This is going to be a crowd participation post as we come to the end of this Year of Learning. Learning ourselves. Learning God. Learning ourselves in God. This year has taught me so many new things. Some are good qualities about myself. Some of them are bad things that I need to challenge with the Word of God. It has just been a year of shift. One of the things that I didn’t bring in the year doing was reading my bible and truly studying God’s Word. Honestly, I didn’t even know what “study the Word of God” meant. I wasn’t really someone who put time aside to read the Word. I knew its importance but the flesh told me that I didn’t have time to sit down and read. I used to be someone that would read all the time, not the Bible, but in general . I thought that when I actually got the revelation that this Bible is my instruction manual, its where all my answers come from, that I was going to pick it up and read it like a book……..that got old really quick! It got to a point that I was so excited about the stuff that I was reading that I would lose track of time but I couldn’t tell you what I read, why I read it, or what it meant to me personally, I didn’t ask God to reveal anything. I was just reading and reading and reading and then there came a time where I couldn’t read 4 and 5 chapters at a time. Then I got to a point where I could only read a few lines and would fall right asleep. That was a gateway for the enemy because he made sure to remind me that I wasn’t learning anything, that I went to sleep, and that I wasn’t reading as much so after a while I just stopped all together.
Clearly this is problematic but I lived in the world long enough to remember days when I didn’t even own a bible so I was slipping into autopilot and began to “function” without reading……or so I thought. I heard testimony after testimony, sermon after sermon about how reading the Word daily is mandatory.

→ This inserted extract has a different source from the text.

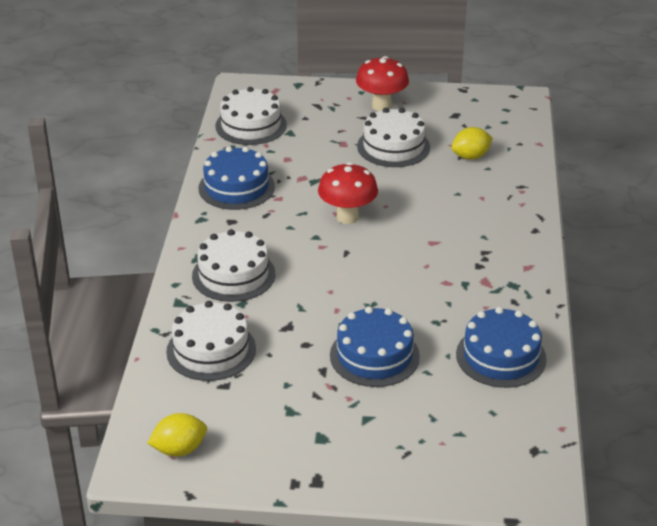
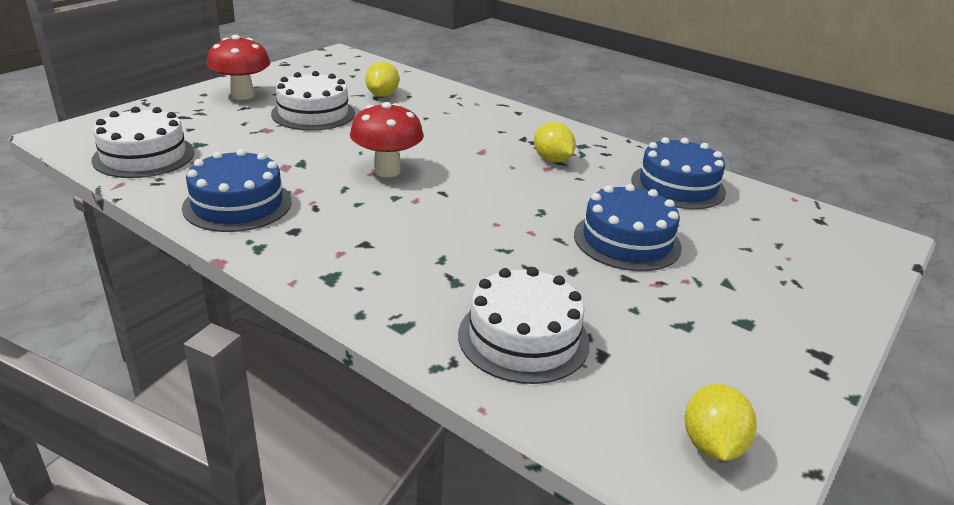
camera: 60 degrees left, 5 degrees down
(233, 275) = (396, 267): white cake -> none
(463, 279) = (552, 160): none -> yellow lemon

The one that hit me the hardest is when a minister at my church said “Your next move of God will be found in the Word of God”. That completely changed my life because I was seeking God for who I am, what my gifts are, and what my next move was….I had all these questions for God and she just plainly said….its in the Word of God. So I had a dilemma…..how was I supposed to find it? I know just reading it wasn’t going to work so the next step I knew was to study it.
It was like trying to get water from a rock. I didn’t know where to start, how to start, what to write down until one day I just stopped and sat still and let it come to me. No two people have the same walk with Christ. No two people pray the same or communicate with God the same so there was no right or wrong way, just communicate with God. Be in the space to hear Him. Don’t take chaos in your time with God.

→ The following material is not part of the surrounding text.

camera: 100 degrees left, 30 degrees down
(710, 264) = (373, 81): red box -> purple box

I began to bring down the amount I was reading and began to focus in on what exactly I was reading. As I read, when something sticks out to me and I get the revelation on what it means, I write it down in a notebook. I pray before I read and after I get done. I leave time to meditate on what revelation I just got and let God work on me. I pray, I cry, I confess, I repent…I let God bring the Word to my right now state and that’s how I study the Word.
I know I’m not the only that struggled with where to start so I would like everybody that reads this to comment some of the ways you study the Word of God. You may inspire and encourage someone to open their communication with God!